Lenny McGill

Las Vegas Raiders
- Title: Senior national scout

Personal information
- Born: May 31, 1971 (age 55) Long Beach, California, U.S.
- Listed height: 6 ft 1 in (1.85 m)
- Listed weight: 202 lb (92 kg)

Career information
- Position: Cornerback (No. 22, 28)
- High school: Orange Glen (Escondido, California)
- College: Arizona State
- NFL draft: 1994: undrafted

Career history

Playing
- Green Bay Packers (1994–1995); Atlanta Falcons (1996–1997); Carolina Panthers (1998); Seattle Seahawks (1999)*;
- * Offseason or practice squad member only

Operations
- Green Bay Packers (2000–2008) Scout; Denver Broncos (2009–2014) Scout; Miami Dolphins (2015–2022) Scout; Las Vegas Raiders (2022–present) Senior national scout;

Career NFL statistics
- Tackles: 104
- Sacks: 1
- Interceptions: 4
- Stats at Pro Football Reference

= Lenny McGill =

American football player and administrator (born 1971)

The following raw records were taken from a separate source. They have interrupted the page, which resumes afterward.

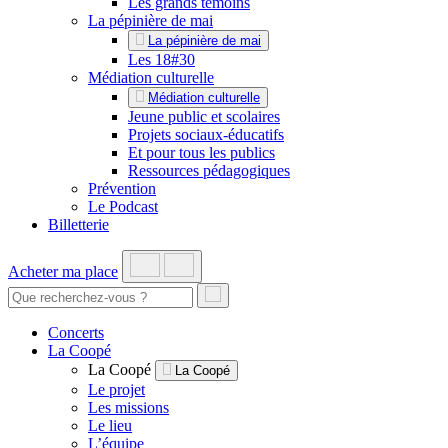
Les grands témoins
La pépinière de mai
La pépinière de mai
Les 18#30
Médiation culturelle
Médiation culturelle
Jeune public et scolaires
Projets sociaux-éducatifs
Et pour tous les publics
Ressources pédagogiques
Prévention
Le Podcast
Billetterie
Acheter ma place
Concerts
La Coopé
La Coopé
La Coopé
Le projet
Les missions
Le lieu
L’équipe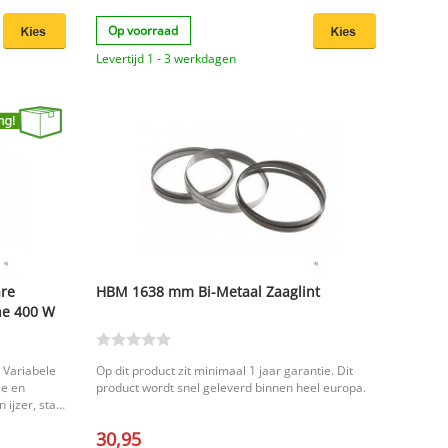
Op voorraad
Levertijd 1 - 3 werkdagen
are
HBM 1638 mm Bi-Metaal Zaaglint
ne 400 W
 Variabele
Op dit product zit minimaal 1 jaar garantie. Dit
ge en
product wordt snel geleverd binnen heel europa.
ijzer, staal,
nettogewicht
30,95
lintzaag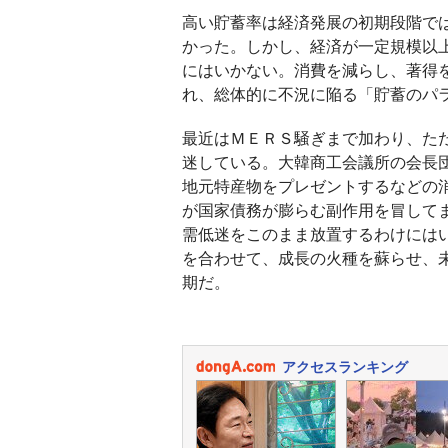
高い貯蓄率は経済発展の初期段階で
かった。しかし、経済が一定規模以
にはいかない。消費を減らし、著得
れ、総体的に不況に陥る「貯蓄のパ
最近はＭＥＲＳ騒ぎまで加わり、た
迷している。大韓商工会議所の会長
地元特産物をプレゼントするなどの
が国家債務が膨らむ副作用を冒して
需低迷をこのまま放置するわけには
を合わせて、成長の火種を蘇らせ、
期だ。
アクセスランキング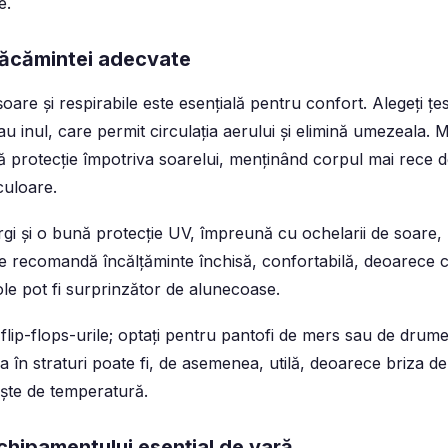
e.
răcămintei adecvate
are și respirabile este esențială pentru confort. Alegeți țe
inul, care permit circulația aerului și elimină umezeala. Mâ
ră protecție împotriva soarelui, menținând corpul mai rece d
culoare.
argi și o bună protecție UV, împreună cu ochelarii de soare, 
 Se recomandă încălțăminte închisă, confortabilă, deoarece 
ole pot fi surprinzător de alunecoase.
 flip-flops-urile; optați pentru pantofi de mers sau de drum
a în straturi poate fi, de asemenea, utilă, deoarece briza d
ște de temperatură.
hipamentului esențial de vară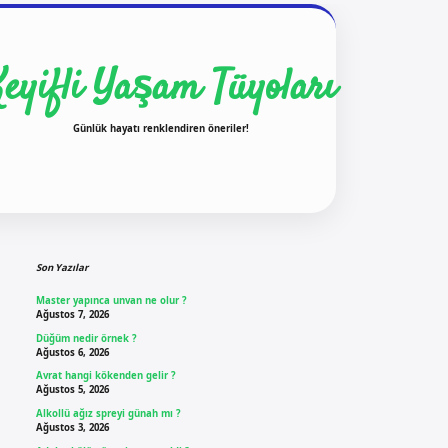
Keyifli Yaşam Tüyoları
Günlük hayatı renklendiren öneriler!
Sidebar
ilbet yeni giriş
ilbet g
Son Yazılar
Master yapınca unvan ne olur ?
Ağustos 7, 2026
Düğüm nedir örnek ?
Ağustos 6, 2026
Avrat hangi kökenden gelir ?
Ağustos 5, 2026
Alkollü ağız spreyi günah mı ?
Ağustos 3, 2026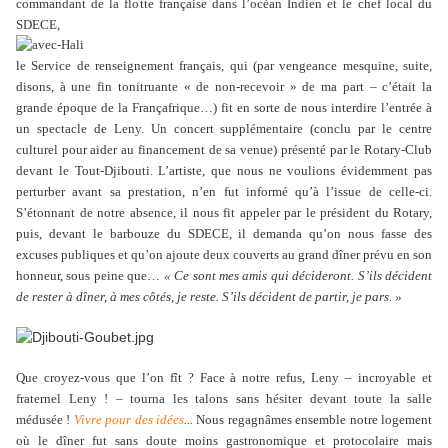
commandant de la flotte française dans l’océan Indien et le chef local du
SDECE,
le Service de renseignement français, qui (par vengeance mesquine, suite,
disons, à une fin tonitruante « de non-recevoir » de ma part – c’était la
grande époque de la Françafrique…) fit en sorte de nous interdire l’entrée à
un spectacle de Leny. Un concert supplémentaire (conclu par le centre
culturel pour aider au financement de sa venue) présenté par le Rotary-Club
devant le Tout-Djibouti. L’artiste, que nous ne voulions évidemment pas
perturber avant sa prestation, n’en fut informé qu’à l’issue de celle-ci.
S’étonnant de notre absence, il nous fit appeler par le président du Rotary,
puis, devant le barbouze du SDECE, il demanda qu’on nous fasse des
excuses publiques et qu’on ajoute deux couverts au grand dîner prévu en son
honneur, sous peine que…
« Ce sont mes amis qui décideront. S’ils décident
de rester à dîner, à mes côtés, je reste. S’ils décident de partir, je pars. »
Que croyez-vous que l’on fît ? Face à notre refus, Leny – incroyable et
fraternel Leny ! – tourna les talons sans hésiter devant toute la salle
médusée !
Viv
re pour des idées
...
Nous regagnâmes ensemble notre logement
où le dîner fut sans doute moins gastronomique et protocolaire mais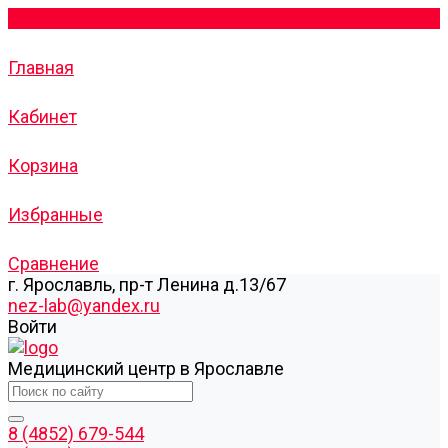
Главная
Кабинет
Корзина
Избранные
Сравнение
г. Ярославль, пр-т Ленина д.13/67
nez-lab@yandex.ru
Войти
Медицинский центр в Ярославле
8 (4852) 679-544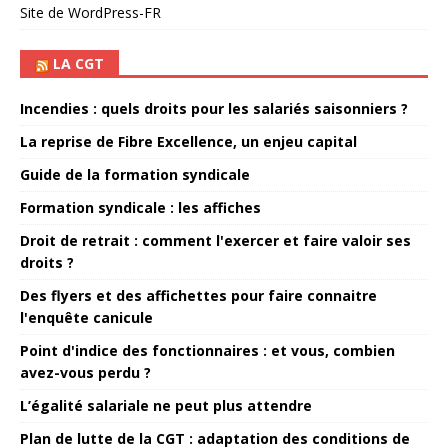
Site de WordPress-FR
LA CGT
Incendies : quels droits pour les salariés saisonniers ?
La reprise de Fibre Excellence, un enjeu capital
Guide de la formation syndicale
Formation syndicale : les affiches
Droit de retrait : comment l'exercer et faire valoir ses
droits ?
Des flyers et des affichettes pour faire connaitre
l'enquête canicule
Point d'indice des fonctionnaires : et vous, combien
avez-vous perdu ?
L’égalité salariale ne peut plus attendre
Plan de lutte de la CGT : adaptation des conditions de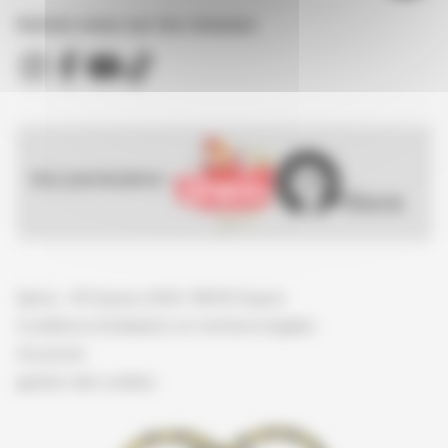
Suivez nous sur les réseaux
Nos partenaires :
Spirou - © Dupuis, 2026 / NB © Dupuis
Conditions d'utilisation et mentions légales
Vie privée
gestion des cookies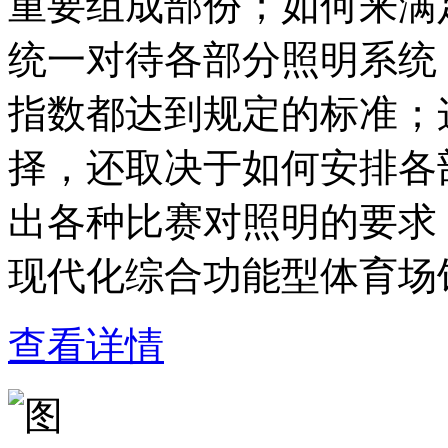
重要组成部份；如何来满
统一对待各部分照明系统
指数都达到规定的标准；
择，还取决于如何安排各
出各种比赛对照明的要求
现代化综合功能型体育场
查看详情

Charles Leonard McGill III (born May 31, 1971) is an American former professional football player who was a cornerback in the National Football League (NFL). He played college football for the Arizona State Sun Devils. He currently is the senior national scout for the Las Vegas Raiders. He played five seasons for the Green Bay Packers, the Atlanta Falcons, and the Carolina Panthers.